Sunday, September 2, 2012

Special Sunday Review: "Zeely" & "New Kids on the Block"

Time for another special throw-back Sunday review! As I said before, these were written for a college education class so they aren't the greatest, but I hope you still enjoy them! We have two reviews this time, because they were shorties. Hope I still got a good grade on them lol.

Zeely, by Virginia Hamilton, was published in 1967. It is about a young African-American girl and boy who go to visit their uncle in the country. They meet a girl whom they believe to be an African Watutsi queen. This book would probably be best for ages 9-12.

This book is good for teaching about diversity while not forcing the child to realize that they are learning. It tells an excellent story about judging people and becoming your own person.
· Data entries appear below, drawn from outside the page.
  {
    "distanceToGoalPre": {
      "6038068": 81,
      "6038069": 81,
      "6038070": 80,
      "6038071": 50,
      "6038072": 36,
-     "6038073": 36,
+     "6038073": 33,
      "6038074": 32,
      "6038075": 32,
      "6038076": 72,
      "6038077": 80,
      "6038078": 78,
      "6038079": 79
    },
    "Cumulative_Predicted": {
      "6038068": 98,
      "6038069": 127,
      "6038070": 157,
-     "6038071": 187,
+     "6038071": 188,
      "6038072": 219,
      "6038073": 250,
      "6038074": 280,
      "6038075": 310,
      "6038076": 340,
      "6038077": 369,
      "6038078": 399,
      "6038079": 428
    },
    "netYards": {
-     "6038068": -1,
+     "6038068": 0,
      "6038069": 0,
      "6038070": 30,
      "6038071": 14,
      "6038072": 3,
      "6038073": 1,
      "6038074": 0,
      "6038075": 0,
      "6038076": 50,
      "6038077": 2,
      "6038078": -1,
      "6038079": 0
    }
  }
There was only one mention of their color, and otherwise you wouldn't know they were African, except for the pictures. It also teaches children to have pride in their backgrounds, especially young women. The girl had a very active imagination, which you don't usually see in older books. Overall it was well-written with a solid message.

New Kids in Town, written by Janet Bode, was published in 1989. This book is suitable for ages 10-15, but I think teens around 14 or 15 will appreciate it more. Many different cultures are discussed in this book, including Chinese, Mexican, Greek, and Indian.
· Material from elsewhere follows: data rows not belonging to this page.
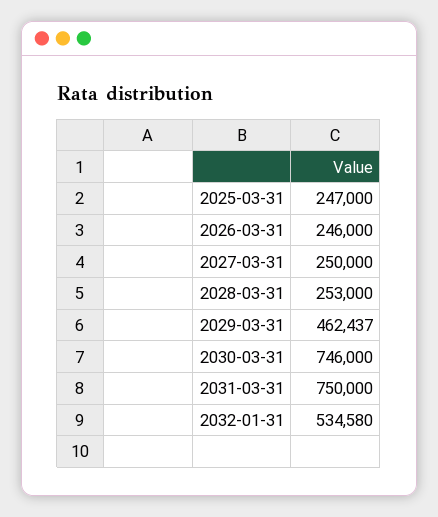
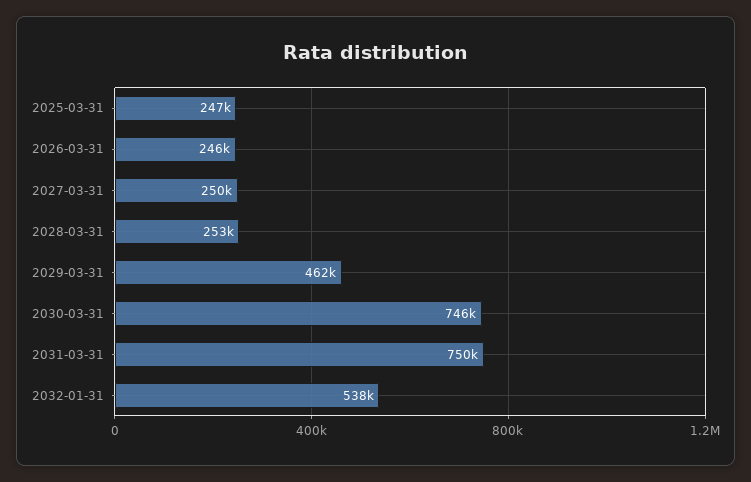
  {
    "2025-03-31": 247000,
    "2026-03-31": 246000,
    "2027-03-31": 250000,
    "2028-03-31": 253000,
    "2029-03-31": 462437,
    "2030-03-31": 746000,
    "2031-03-31": 750000,
-   "2032-01-31": 534580
+   "2032-01-31": 538000
  }

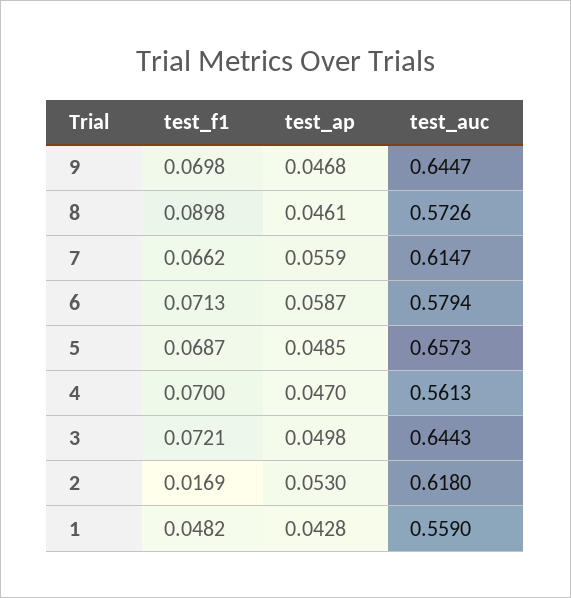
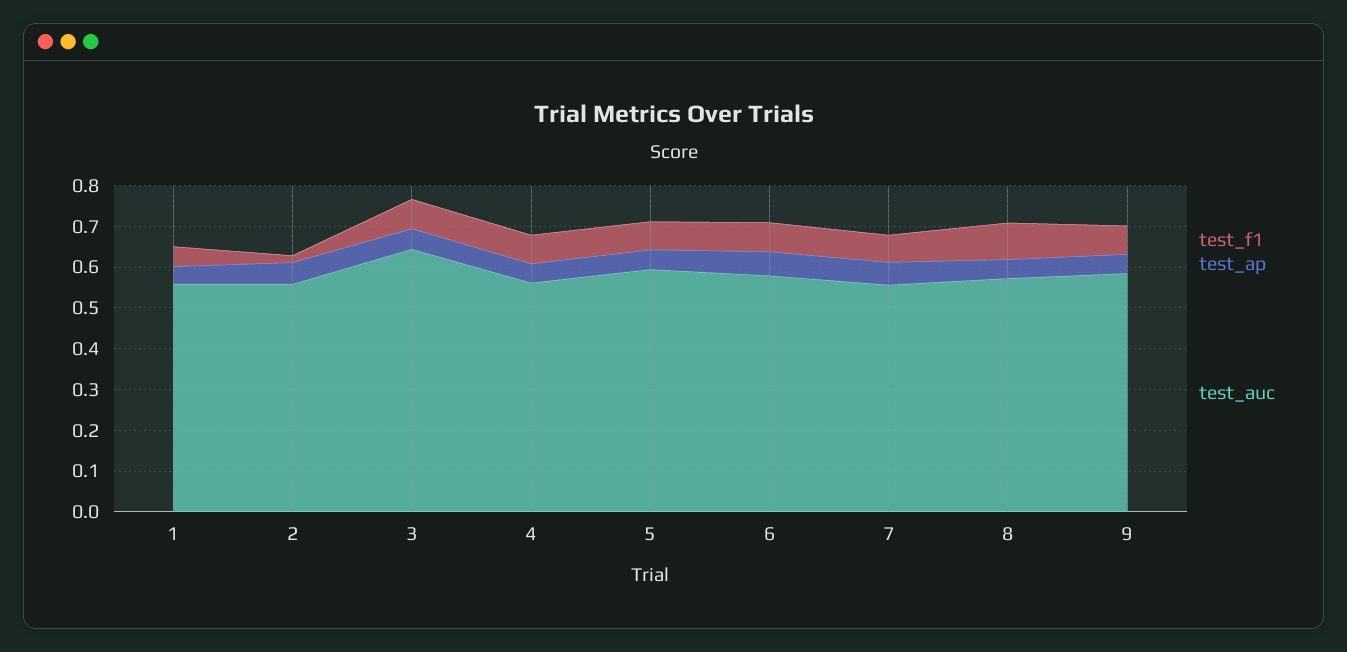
  {
    "test_f1": {
      "9": 0.0698,
      "8": 0.0898,
      "7": 0.0662,
      "6": 0.0713,
      "5": 0.0687,
      "4": 0.07,
      "3": 0.0721,
      "2": 0.0169,
      "1": 0.0482
    },
    "test_ap": {
      "9": 0.0468,
      "8": 0.0461,
      "7": 0.0559,
      "6": 0.0587,
      "5": 0.0485,
      "4": 0.047,
      "3": 0.0498,
      "2": 0.053,
      "1": 0.0428
    },
    "test_auc": {
-     "9": 0.6447,
+     "9": 0.58,
      "8": 0.5726,
-     "7": 0.6147,
+     "7": 0.56,
      "6": 0.5794,
-     "5": 0.6573,
+     "5": 0.6,
      "4": 0.5613,
      "3": 0.6443,
-     "2": 0.618,
+     "2": 0.56,
      "1": 0.559
    }
  }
This book is a collection teens' stories about coming to America. Each story is told in the teen's own words, so the emotions they felt coming to a strange country are conveyed quite well. These are obviously true stories, retold after usually several years in America. Some of the raw feelings, such as fear and anger, that they must have felt do not come across as well on paper as they might have when told to the author.

Some of the stories were interesting, like the one by the Vietnamese boy who came to America with his father and left the rest of his family back in Vietnam. The older teens, 18, 19, and 20 years old, seemed more interesting than the younger ones. I honestly don't think teens will like most of these stories, mostly because they are already so outdated. However, the book does do a good job of showing different cultures.